WaveMask and WaveMix
Use discrete wavelet transform (DWT) to decompose s into multi‑level coefficients W^{(l)}. WaveMask applies a mask per level ( \tilde{W}^{(l)} = M^{(l)} ⊙ W^{(l)}), while WaveMix mixes coefficients from two sequences (
\tilde{W}^{(l)} = M^{(l)} ⊙ W₁^{(l)} + (1−M^{(l)}) ⊙ W₂^{(l)}). Inverse DWT reconstructs the augmented series.
Dominant Shuffle
Selects the top‑k dominant frequencies from the FFT of s and shuffles only those components before inverse transforming, avoiding wholesale spectral distortion.
STAug
Applies Empirical Mode Decomposition (EMD) to two sequences, obtains intrinsic mode functions (IMFs), then recombines them using mixup‑style interpolation weights sampled from a uniform distribution. High memory consumption limits its scalability.

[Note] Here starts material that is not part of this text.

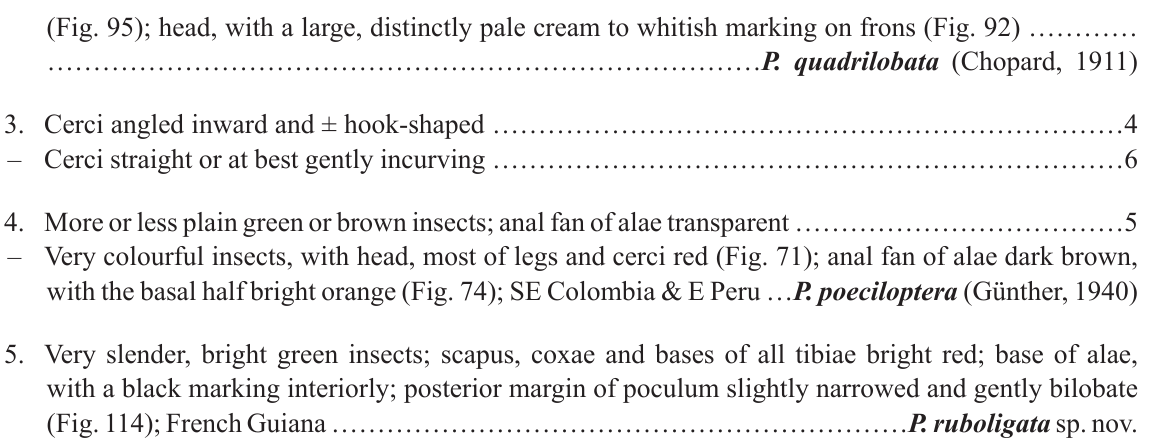
95); head, with a large, distinctly pale cream to whitish marking on frons (Fig. 92) ………… …………………………………………………………………… P. quadrilobata (Chopard, 1911) 3. Cerci angled inward and ± hook-shaped ……………………………………………………………4 – Cerci straight or at best gently incurving ……………………………………………………………6 4. More or less plain green or brown insects; anal fan of alae transparent ………………………………5 – Very colourful insects, with head, most of legs and cerci red (Fig. 71); anal fan of alae dark brown, with the basal half bright orange (Fig. 74); SE Colombia & E Peru … P. poeciloptera (Günther, 1940) 5. Very slender, bright green insects; scapus, coxae and bases of all tibiae bright red; base of alae, with a black marking interiorly; posterior margin of poculum slightly narrowed and gently bilobate (Fig. 114); French Guiana ……………………………………………………… P. ruboligata sp. nov. – Stocky, dull greenish brown; abominal sternites II–V black; base of alae, without a dark marking; posterior margin of poculum widened, obtusely angular and preceded by a conspicuous narrowing (Fig. 44); E Peru ………………………………………………… P. heteronemia (Günther, 1940) 6. Head ± unicoloured,, without conspicuous dark markings …………………………………………7 – Head, with distinct and well defined dark markings or lines ………………………………………9 7. Very delicate insects; head indistinctly wider than prothorax ………………………………………8 – Comparatively stocky; head globose and almost 2× as wide as prothorax (Fig. 8) … P. adiposa sp. nov. 8. All longitudinal veins of tegmina and alae marked, with brown (Fig. 120) ……………………… ………………………………………………………………………… P. valgius (Westwood, 1859) – Tegmina and costal region of alae plain green (Fig. 78) ………… P. puppeia (Westwood, 1859) 9. Head, with a single bold central black marking or longitudinal stripe ………………………………10 – Head, with various dark markings …………………………………………………………………11 10. Colourful insects, green, with bases of tibiae red and apices of femora and tibiae black; costal region of alae, with a dark brown longitudinal stripe interiorly (Fig. 15); posterior margin of anal segment bilobate, with a deep and narrow median incision; E Ecuador ……… P. amabile sp. nov. – Greenish brown insects; no dark longitudinal stripe on costal region of alae; posterior margin of anal segment only, with a very slight median indentation (Fig. 59); French Guiana … P. nigrolineata sp. nov. 11. Anal segment ± cucullate; cerci short and projecting beyond apex of abdomen by no more than half the length of the anal segment ……………………………………………………………………12 – Anal segment flattened and almost parallel-sided, the posterior margin, with a wide triangular excavation (Fig. 30); cerci very long and projecting beyond apex of abdomen by almost the length of the anal segment; French Guiana ………………………………………… P. guianensis sp. nov. 12. Head elongate, cheeks parallel-sided and with two fine dark longitudinal postocular stripes (Fig. 21); pronotum, with a fine longitudinal black line along lateral margins; poculum, with lateral margins roundly emarginated and apical half strongly narrowed (Fig. 24); French Guiana ……… ………………….........................……………………………………………… P. femorata sp. nov. – Head ovoid, vertex, with two bold diverging dorsal stripes (Fig. 47); pronotum, without a dark lateral line; poculum cup-shaped, with lateral margins straight and posterior portion not conspicuously narrowed; East Peru …………………………………………… P. montana (Redtenbacher,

Other Non‑Frequency Methods
wDBAaligns series via DTW and averages them; MBB decomposes series with STL, bootstraps residual blocks; Upsample linearly stretches a contiguous segment back to original length, providing a strong non‑frequency baseline.

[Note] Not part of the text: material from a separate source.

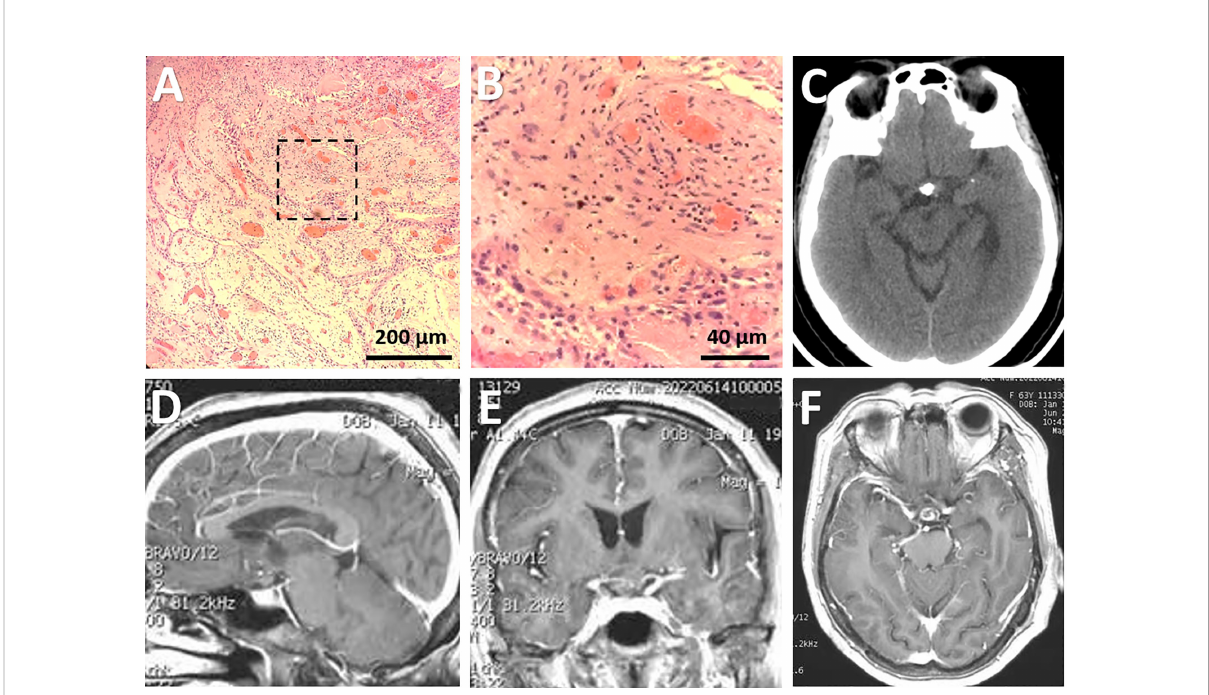
FIGURE 4 Pathological and radiological evaluation of the lesion postoperatively. (A, B) Photomicrographs of hematoxylin-eosin staining showing typical features of papillary craniopharyngioma. The framed area in (A) was magni fi ed in (B) . Bars = 200 m m in (A) and 40 m m in (B) . (C-F) Postoperative CT (C) performed immediately after surgery and post-contrast sagittal (D) , coronal (E) , and axial (F) MRI scans performed three months after surgery showing subtotal removal of the lesion, with a few calci fi ed components left in the suprasellar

From Image Patches to Temporal Patches
Patch‑based augmentation works in vision because spatial redundancy tolerates local shuffling. In time series, naive non‑overlapping patches create hard boundaries and break input‑target alignment, so patch operations must be re‑designed for the temporal domain.

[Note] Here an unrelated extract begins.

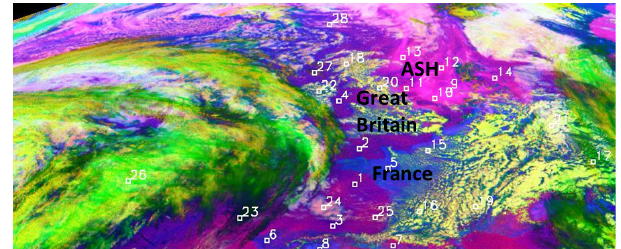
Fig. 1. SEVIRI RGB image (see the text for details) on 17 May 2010 at 13:30UTC over Europe and the Atlantic Ocean; the 28 boxes in- dicate the location of extracted samples for various scenes of clear- sky water (boxes 1–4), clear-sky land (boxes 4–8), ash over water (boxes 9–14), and cloud (boxes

Temporal Patch Shuffle (TPS)
The TPS pipeline concatenates look‑back and horizon, extracts overlapping patches (length p, stride s), scores each patch by variance, selects the lowest‑variance fraction α for random shuffling, then reconstructs the series by averaging overlapping regions and finally splits back into augmented input and target.
Algorithm Details
Concatenate look‑back window and horizon to enforce data‑label consistency.
Extract overlapping patches using length p and stride s.
Compute variance of each patch (across channels) in normalized space; low variance patches are deemed safe to shuffle.
Randomly permute the selected α proportion of patches while leaving others unchanged.
Reconstruct the series by placing each patch back (averaging overlaps) to smooth discontinuities.
Split the reconstructed series back into augmented input and target.
Ablation Findings
Joint augmentation of input and target is decisive; augmenting only the input causes the largest performance drop.
Overlapping patches are crucial; non‑overlapping patches degrade results noticeably.
Variance‑based ranking yields modest gains; its benefit disappears when all patches are shuffled ( α = 1.0).
Operating directly in the time domain outperforms FFT‑based variants.
Higher shuffle ratios (0.7–1.0) consistently deliver stronger performance.
Long‑Term Forecasting Results
Evaluated on nine long‑term datasets with five backbones (TSMixer, DLinear, PatchTST, TiDE, LightTS). TPS achieved the best average MSE on every backbone, improving the strongest competitor by 2.08%–10.51% (10.51% on LightTS).
Short‑Term Traffic Forecasting
On four PeMS traffic datasets (03, 04, 07, 08) using PatchTST, TPS again delivered the strongest augmentation gains, with MSE improvements ranging from 0.00% to 7.14%.
Extension to Time‑Series Classification
For classification, TPS skips concatenation and shuffles at the sample level. It achieves the highest average accuracy among compared augmentations on 30 univariate UCR datasets (≈+0.50% accuracy) and 10 multivariate UEA datasets (≈+1.10%).
Conclusion
TPS’s uniqueness stems from avoiding costly decomposition, refraining from indiscriminate spectral perturbation, and preserving input‑target alignment. By applying controlled randomness—overlapping patches, variance‑aware shuffling, and strict data‑label consistency—it consistently improves forecasting and classification across diverse models and datasets, achieving SOTA‑level augmentation performance.